I wrote and pitched the initial concept for the gallery, defining the goals and main messages. I then wrote detailed specs that described the functionality and content of every exhibit component.
I worked with external video and multimedia producers to produce all of the digital content that I had designed for the gallery.
I also wrote all final exhibit text, from the labels to the multimedia components.
To create the Webcam Globe, we hooked up touch sensors to a huge globe, and then connected them to a large screen to display a live webcam feed from that area of the world.
We created a Trend Tracker station, where visitors could dial in a month and year to see the highest trending search engine topics from that time. They could also play a guessing game, trying to deduce the correct month and year of a given set of trending data.
I coordinated with the New York Hall of Science to set up an Internet Arm Wrestling station, where visitors could wrestle each other from across the country via a mechanical arm and haptic technology. I designed a touchscreen program that led visitors step-by-step to connect with an opponent, and to learn about the technology behind it.
At the Webpage Studio, visitors could create a customized webpage of their museum visit, complete with certain photos, data, and images that they collected from different exhibits.
I designed the Crazy Connections exhibit to show how any input and any output can be connected via the Internet, no matter how far apart.

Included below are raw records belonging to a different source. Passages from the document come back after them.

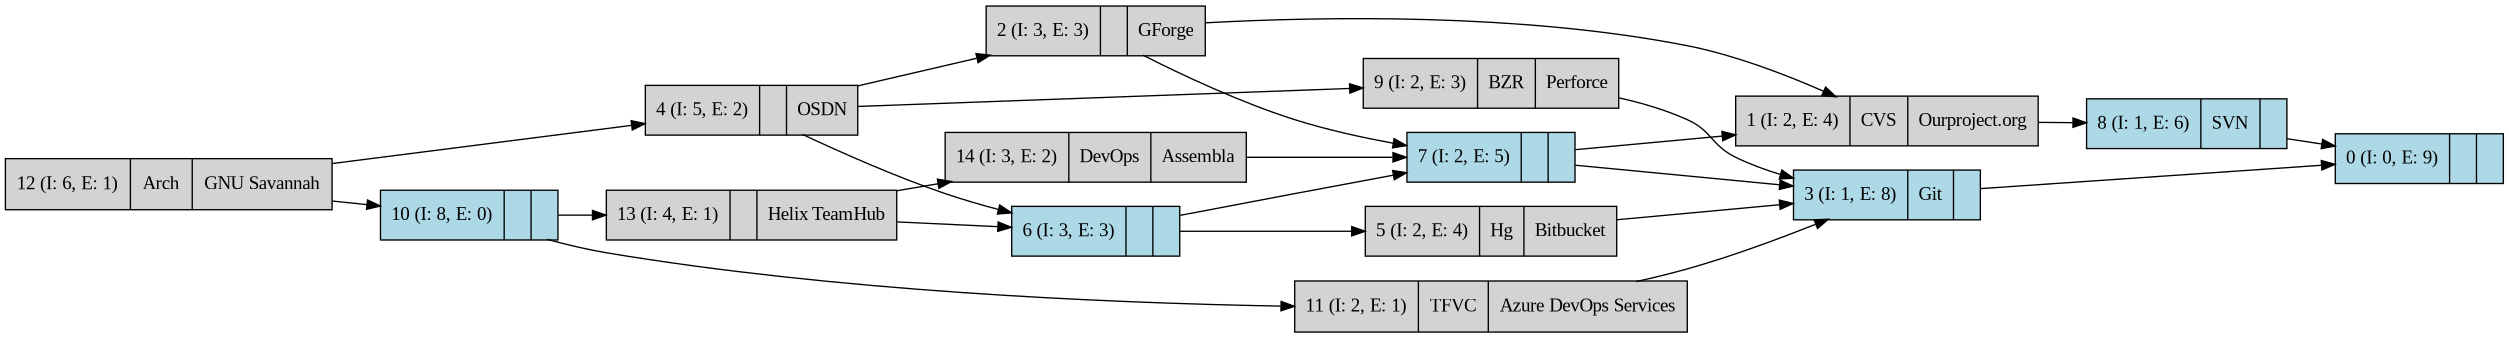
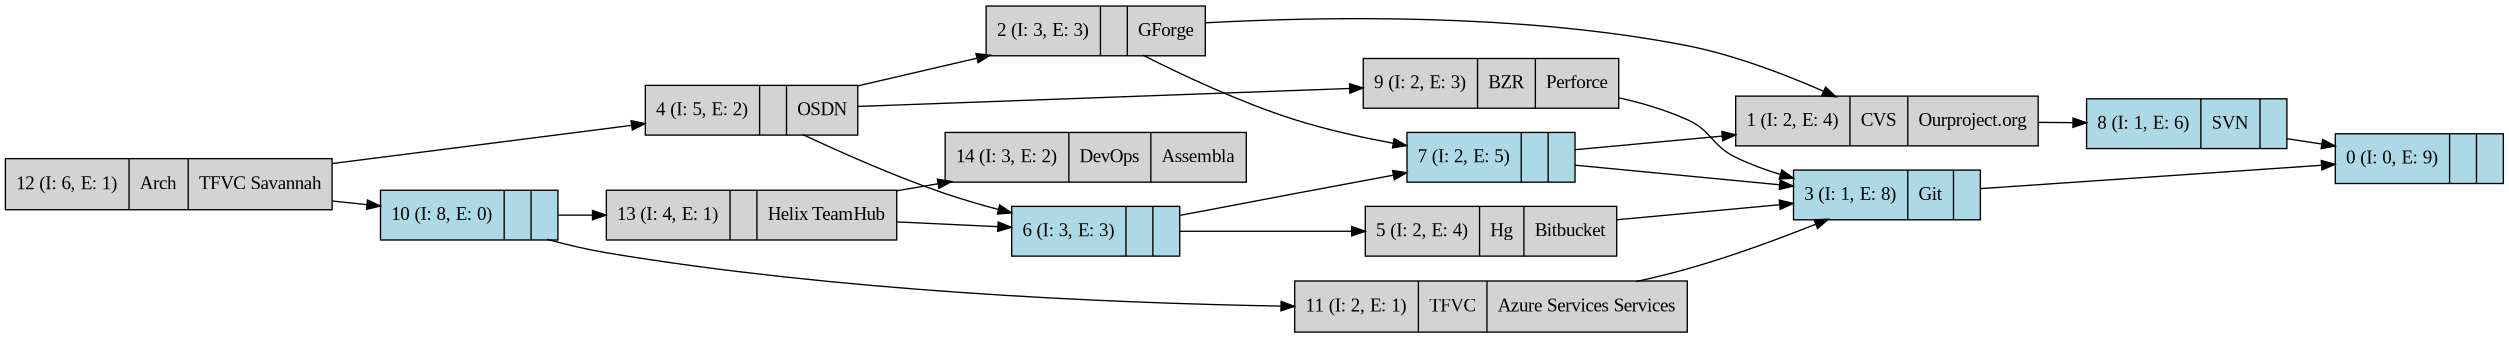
  digraph {
    fontname="Liberation Serif"
    rankdir=LR
    node [fontname="Liberation Serif" shape=record style=filled]
    edge [fontname="Liberation Serif"]
    n1 [fillcolor=lightblue label="{0 (I: 0, E: 9)||}"]
    n2 [label="{1 (I: 2, E: 4)|CVS\n|Ourproject.org\n}"]
    n3 [fillcolor=lightblue label="{8 (I: 1, E: 6)|SVN\n|}"]
    n4 [label="{2 (I: 3, E: 3)||GForge\n}"]
    n5 [fillcolor=lightblue label="{7 (I: 2, E: 5)||}"]
    n6 [fillcolor=lightblue label="{3 (I: 1, E: 8)|Git\n|}"]
    n7 [label="{4 (I: 5, E: 2)||OSDN\n}"]
    n8 [fillcolor=lightblue label="{6 (I: 3, E: 3)||}"]
    n9 [label="{9 (I: 2, E: 3)|BZR\n|Perforce\n}"]
    n10 [label="{5 (I: 2, E: 4)|Hg\n|Bitbucket\n}"]
    n11 [fillcolor=lightblue label="{10 (I: 8, E: 0)||}"]
-   n12 [label="{11 (I: 2, E: 1)|TFVC\n|Azure DevOps Services\n}"]
+   n12 [label="{11 (I: 2, E: 1)|TFVC\n|Azure Services Services\n}"]
    n13 [label="{13 (I: 4, E: 1)||Helix TeamHub\n}"]
-   n14 [label="{12 (I: 6, E: 1)|Arch\n|GNU Savannah\n}"]
+   n14 [label="{12 (I: 6, E: 1)|Arch\n|TFVC Savannah\n}"]
    n15 [label="{14 (I: 3, E: 2)|DevOps\n|Assembla\n}"]
    n2 -> n3
    n3 -> n1
    n4 -> n2
    n4 -> n5
    n5 -> n2
    n5 -> n6
    n6 -> n1
    n7 -> n4
    n7 -> n8
    n7 -> n9
    n8 -> n5
    n8 -> n10
    n9 -> n6
    n10 -> n6
    n11 -> n12
    n11 -> n13
    n12 -> n6
    n13 -> n8
    n13 -> n15
    n14 -> n7
    n14 -> n11
-   n15 -> n5
  }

Visitors connected percussion instruments to inputs like the door sensor on the front door of the museum. A webcam feed let them see that every time someone opened the door, the drum at the exhibit would play.
In the Interconnected City exhibit, visitors rolled a display screen around a panoramic cityscape to discover a variety of Internet-enabled devices throughout the scene. Short animated vignettes would pop up, bringing the scene to life, showing characters whose everyday lives were impacted by these technologies.
I worked with Linden Labs to develop a Virtual World exhibit, where visitors could create their own avatar and then explore and build together in an open-ended landscape.
We repurposed an old arcade whack-a-mole unit to create Whack-a-Spam, where visitors tried to keep spam out of their inbox by whacking it with a mallet!
It was a privilege to work with such a brilliant team of engineers, fabricators, designers, graphic artists, and more. And to partner with tech companies like Yahoo! and Hewlett Packard, who contributed their ideas and resources to the gallery. I loved my time at The Tech.